Other efforts can be (and are) valuable steps along the way, but when
people on the ground succeed in bringing MTM education back, it's then that
the tide has really turned.
 Thank you, Andrea, for reminding us that half of the solution is
remembering to challenge the original framing of the problem.
Slán,
bhur gcara
On Mon, Mar 17, 2014 at 10:20 AM, Andrea Bear Nicholas  wrote:
 I have finally had a chance to read through the ongoing conversation about
how to deal with the sense of shame and embarrassment that Indigenous
students experience in learning their language, and it fills me with
sadness and impatience. It strikes me that the conversation is missing an
enormous point—-the fact that the source of the shame is ongoing today in
any school where a dominant language is forced on Indigenous children as
the main medium of instruction, and it is forced if there is no option for
education in the medium of one’s mother-tongue. (Like Tove
Skutnabb-Kangas I believe that a child’s mother-tongue is the language of
his or her community, whether or not that child has had opportunity to
learn to speak that language.)
  So clearly, the larger question for people interested in saving
Indigenous languages, is not how to deal with the historical trauma and
shame, but how to stop traumatizing Indigenous children altogether. And
that can only be done if students have the option of education in the
medium of their mother-tongue. So rather than training Indigenous students
just to teach in English or French, or training speakers of Indigenous
languages just to teach their languages in core programs, universities need
to train speakers of Indigenous languages to teach all subjects IN the
medium of their mother-tongue (MTM education).
  With the help of Dorothy Lazore, the founder of the first immersion
school in a First Nations community, we at St. Thomas University in
Fredericton, NB, established just such a program, over twelve years ago. It
is our Native Language Immersion Teacher Training Program (composed of 13
courses) which currently certifies speakers, both with and without
teacher-training to teach in the medium of their mother-tongue. Since
establishing this program we have trained the first cohort of teachers who
began the very successful Mi’kmaq immersion program at Eskasoni, Cape
Breton. As in the case of other immersion programs, this one at Eskasoni
has begun the most essential task for maintaining their language—-that of
creating functional child speakers BEFORE they have a chance to develop the
shame and humiliation experienced by their peers taught only in the medium
of English. And like other immersion programs, it has also demonstrated
that immersion does no educational harm, but generally enhances the
learning of a dominant language and improves educational outcomes.
 Of possible interest is the fact that our immersion teacher training
program is movable. Where numbers warrant we send instructors to teach in a
First Nation rather than requiring students to come to campus. We sent
Dorothy Lazore and others to Eskasoni to train the teachers in that
community, and that could be done for any community across the country.
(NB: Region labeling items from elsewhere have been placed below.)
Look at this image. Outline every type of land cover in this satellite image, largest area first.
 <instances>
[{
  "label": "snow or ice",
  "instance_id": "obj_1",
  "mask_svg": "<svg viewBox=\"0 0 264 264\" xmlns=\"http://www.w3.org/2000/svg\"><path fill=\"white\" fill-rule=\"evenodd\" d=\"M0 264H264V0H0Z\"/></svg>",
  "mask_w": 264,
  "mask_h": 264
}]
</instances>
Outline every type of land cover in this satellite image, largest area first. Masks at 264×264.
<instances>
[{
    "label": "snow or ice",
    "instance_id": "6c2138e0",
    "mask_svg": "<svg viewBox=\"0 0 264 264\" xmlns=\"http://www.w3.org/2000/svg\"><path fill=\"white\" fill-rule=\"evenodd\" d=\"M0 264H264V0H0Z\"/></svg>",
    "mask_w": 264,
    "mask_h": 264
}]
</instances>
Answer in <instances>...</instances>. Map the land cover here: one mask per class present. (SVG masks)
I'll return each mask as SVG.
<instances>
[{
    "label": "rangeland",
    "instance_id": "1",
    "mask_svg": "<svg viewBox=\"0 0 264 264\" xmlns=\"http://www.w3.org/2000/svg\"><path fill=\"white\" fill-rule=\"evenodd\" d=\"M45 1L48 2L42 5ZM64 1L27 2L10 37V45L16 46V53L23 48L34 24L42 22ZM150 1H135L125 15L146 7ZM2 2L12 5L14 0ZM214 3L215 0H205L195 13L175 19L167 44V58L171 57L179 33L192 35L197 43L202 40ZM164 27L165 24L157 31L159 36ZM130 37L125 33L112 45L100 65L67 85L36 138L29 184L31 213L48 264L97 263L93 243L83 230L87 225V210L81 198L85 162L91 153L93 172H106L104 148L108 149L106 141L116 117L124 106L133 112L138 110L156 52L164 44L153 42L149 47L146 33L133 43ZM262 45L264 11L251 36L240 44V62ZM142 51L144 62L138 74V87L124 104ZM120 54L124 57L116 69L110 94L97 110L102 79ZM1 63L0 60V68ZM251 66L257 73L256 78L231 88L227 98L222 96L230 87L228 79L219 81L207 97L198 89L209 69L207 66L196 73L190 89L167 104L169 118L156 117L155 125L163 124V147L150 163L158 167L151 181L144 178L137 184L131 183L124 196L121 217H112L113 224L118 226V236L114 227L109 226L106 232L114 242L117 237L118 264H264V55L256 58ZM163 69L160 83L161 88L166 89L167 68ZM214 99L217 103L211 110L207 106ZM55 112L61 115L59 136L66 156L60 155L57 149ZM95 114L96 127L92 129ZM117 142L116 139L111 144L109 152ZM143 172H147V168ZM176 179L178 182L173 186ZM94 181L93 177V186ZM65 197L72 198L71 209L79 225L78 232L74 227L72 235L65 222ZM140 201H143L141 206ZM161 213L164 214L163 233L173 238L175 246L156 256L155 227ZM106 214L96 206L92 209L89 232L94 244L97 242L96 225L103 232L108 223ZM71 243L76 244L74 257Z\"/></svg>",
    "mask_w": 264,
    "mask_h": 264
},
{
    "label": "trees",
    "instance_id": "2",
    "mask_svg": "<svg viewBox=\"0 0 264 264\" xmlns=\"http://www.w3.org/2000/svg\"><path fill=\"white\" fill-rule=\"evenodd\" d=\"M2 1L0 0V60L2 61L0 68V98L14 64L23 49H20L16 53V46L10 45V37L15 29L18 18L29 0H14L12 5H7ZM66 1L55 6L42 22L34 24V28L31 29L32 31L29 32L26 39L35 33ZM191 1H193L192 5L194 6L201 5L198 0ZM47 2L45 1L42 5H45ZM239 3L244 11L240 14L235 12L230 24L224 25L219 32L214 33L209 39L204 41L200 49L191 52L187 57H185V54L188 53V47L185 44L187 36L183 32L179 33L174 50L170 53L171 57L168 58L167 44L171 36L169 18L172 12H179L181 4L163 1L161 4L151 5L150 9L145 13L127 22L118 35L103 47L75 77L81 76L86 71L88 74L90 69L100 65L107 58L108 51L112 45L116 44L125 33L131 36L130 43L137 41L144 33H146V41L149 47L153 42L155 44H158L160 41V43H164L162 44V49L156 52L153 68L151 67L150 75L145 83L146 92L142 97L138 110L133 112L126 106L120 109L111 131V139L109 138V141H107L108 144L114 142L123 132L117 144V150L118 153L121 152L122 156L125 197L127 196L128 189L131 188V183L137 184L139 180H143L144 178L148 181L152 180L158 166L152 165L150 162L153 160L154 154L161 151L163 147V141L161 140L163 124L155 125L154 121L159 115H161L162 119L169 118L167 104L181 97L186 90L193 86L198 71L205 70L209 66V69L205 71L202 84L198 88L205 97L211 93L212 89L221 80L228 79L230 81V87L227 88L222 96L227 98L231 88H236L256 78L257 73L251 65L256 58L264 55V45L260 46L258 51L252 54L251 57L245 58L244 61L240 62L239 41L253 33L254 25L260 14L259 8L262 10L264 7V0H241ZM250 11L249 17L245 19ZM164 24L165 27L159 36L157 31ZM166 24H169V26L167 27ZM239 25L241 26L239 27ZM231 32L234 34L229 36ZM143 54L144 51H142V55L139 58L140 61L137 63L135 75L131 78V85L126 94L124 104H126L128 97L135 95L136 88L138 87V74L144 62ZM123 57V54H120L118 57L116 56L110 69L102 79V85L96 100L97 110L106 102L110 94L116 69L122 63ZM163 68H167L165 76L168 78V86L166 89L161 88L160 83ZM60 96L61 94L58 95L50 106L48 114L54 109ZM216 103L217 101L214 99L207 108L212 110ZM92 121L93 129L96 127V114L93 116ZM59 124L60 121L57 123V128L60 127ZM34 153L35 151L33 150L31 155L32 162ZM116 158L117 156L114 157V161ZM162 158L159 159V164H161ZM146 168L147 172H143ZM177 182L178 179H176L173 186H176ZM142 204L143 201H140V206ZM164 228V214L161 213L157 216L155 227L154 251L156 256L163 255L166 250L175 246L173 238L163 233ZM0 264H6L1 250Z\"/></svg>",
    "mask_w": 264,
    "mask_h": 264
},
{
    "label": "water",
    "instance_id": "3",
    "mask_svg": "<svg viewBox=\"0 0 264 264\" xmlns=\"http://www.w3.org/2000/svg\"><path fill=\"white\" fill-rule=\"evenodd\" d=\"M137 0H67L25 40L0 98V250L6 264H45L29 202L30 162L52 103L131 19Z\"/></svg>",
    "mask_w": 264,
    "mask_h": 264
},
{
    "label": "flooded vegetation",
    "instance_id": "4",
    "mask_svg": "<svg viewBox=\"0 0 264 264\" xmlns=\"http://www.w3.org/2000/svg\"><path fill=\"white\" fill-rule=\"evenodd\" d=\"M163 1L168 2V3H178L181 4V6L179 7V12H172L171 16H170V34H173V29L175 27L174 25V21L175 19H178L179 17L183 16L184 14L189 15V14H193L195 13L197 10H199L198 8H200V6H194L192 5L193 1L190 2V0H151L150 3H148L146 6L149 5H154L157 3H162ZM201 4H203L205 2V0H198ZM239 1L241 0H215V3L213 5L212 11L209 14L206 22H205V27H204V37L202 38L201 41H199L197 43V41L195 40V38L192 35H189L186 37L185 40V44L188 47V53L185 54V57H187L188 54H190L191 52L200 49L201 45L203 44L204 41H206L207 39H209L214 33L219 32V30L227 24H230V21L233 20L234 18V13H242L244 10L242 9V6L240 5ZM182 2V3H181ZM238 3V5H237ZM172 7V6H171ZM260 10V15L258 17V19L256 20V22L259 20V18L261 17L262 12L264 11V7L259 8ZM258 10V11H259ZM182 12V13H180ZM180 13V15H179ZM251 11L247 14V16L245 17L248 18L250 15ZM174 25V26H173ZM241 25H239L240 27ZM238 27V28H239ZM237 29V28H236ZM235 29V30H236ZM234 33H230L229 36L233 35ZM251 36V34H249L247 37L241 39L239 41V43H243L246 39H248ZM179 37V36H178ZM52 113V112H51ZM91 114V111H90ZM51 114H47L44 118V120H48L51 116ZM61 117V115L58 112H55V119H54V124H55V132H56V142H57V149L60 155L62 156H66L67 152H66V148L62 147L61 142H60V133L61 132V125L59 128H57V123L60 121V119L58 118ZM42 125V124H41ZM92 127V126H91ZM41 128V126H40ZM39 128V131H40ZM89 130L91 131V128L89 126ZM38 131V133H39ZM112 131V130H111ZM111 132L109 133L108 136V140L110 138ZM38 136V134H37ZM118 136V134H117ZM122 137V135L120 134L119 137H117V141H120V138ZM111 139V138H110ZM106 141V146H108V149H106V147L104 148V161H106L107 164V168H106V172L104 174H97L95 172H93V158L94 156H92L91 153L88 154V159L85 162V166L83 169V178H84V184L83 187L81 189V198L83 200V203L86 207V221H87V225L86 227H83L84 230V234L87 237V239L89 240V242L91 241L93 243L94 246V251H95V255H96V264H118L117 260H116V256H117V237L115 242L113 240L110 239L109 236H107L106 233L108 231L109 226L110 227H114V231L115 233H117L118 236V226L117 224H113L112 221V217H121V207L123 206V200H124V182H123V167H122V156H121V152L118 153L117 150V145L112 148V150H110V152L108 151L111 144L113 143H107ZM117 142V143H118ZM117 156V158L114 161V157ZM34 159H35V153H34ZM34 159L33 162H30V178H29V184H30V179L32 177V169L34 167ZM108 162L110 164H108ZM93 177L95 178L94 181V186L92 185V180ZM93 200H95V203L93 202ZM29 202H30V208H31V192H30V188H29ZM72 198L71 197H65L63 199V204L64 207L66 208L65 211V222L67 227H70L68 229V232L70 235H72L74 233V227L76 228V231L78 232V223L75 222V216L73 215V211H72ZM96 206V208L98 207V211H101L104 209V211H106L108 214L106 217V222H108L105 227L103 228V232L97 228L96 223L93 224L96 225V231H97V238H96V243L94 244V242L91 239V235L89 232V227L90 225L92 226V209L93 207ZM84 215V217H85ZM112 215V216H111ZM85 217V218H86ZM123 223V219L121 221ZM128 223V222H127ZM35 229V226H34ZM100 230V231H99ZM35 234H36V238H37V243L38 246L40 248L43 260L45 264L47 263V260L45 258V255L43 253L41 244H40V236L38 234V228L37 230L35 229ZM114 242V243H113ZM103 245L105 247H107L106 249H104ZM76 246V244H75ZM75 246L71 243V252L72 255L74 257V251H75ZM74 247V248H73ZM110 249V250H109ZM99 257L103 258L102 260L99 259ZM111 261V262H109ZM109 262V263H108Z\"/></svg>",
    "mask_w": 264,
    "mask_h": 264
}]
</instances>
 But ideally every university truly interested in the survival of First
Nations languages should offer a program to train Indigenous language
speakers to teach in the medium of their mother-tongue. Considering that a
relatively poor country such as Papua New Guinea can support schools taught
in the medium of over 380 Indigenous languages, surely Canada and its
universities can support MTM education for the mere 60 or so languages
indigenous to this country.
 Rather than spending resources focused on teaching Indigenous languages in
core programs (which generally do not work to create speakers), and rather
than wringing our hands over how to deal with the ongoing trauma of an
imposed education in the medium of English or French, we would do far more
for the survival of Indigenous languages if we could pull together to
replace this traumatic form of education with MTM education. If this is not
done we might just as well resign ourselves to the fact that the current
wave of shame and trauma will soon become a tsunami that will swallow most,
if not all, First Nations languages in the next few decades.
 Sincerely,
 Andrea Bear Nicholas, Native Language Immersion Programs, St. Thomas
University, Fredericton, NB
 PS
 I was unable to attach an important piece on this topic by Tove
Skutnabb-Kangas and Robert Dunbar, so will try to send it separately.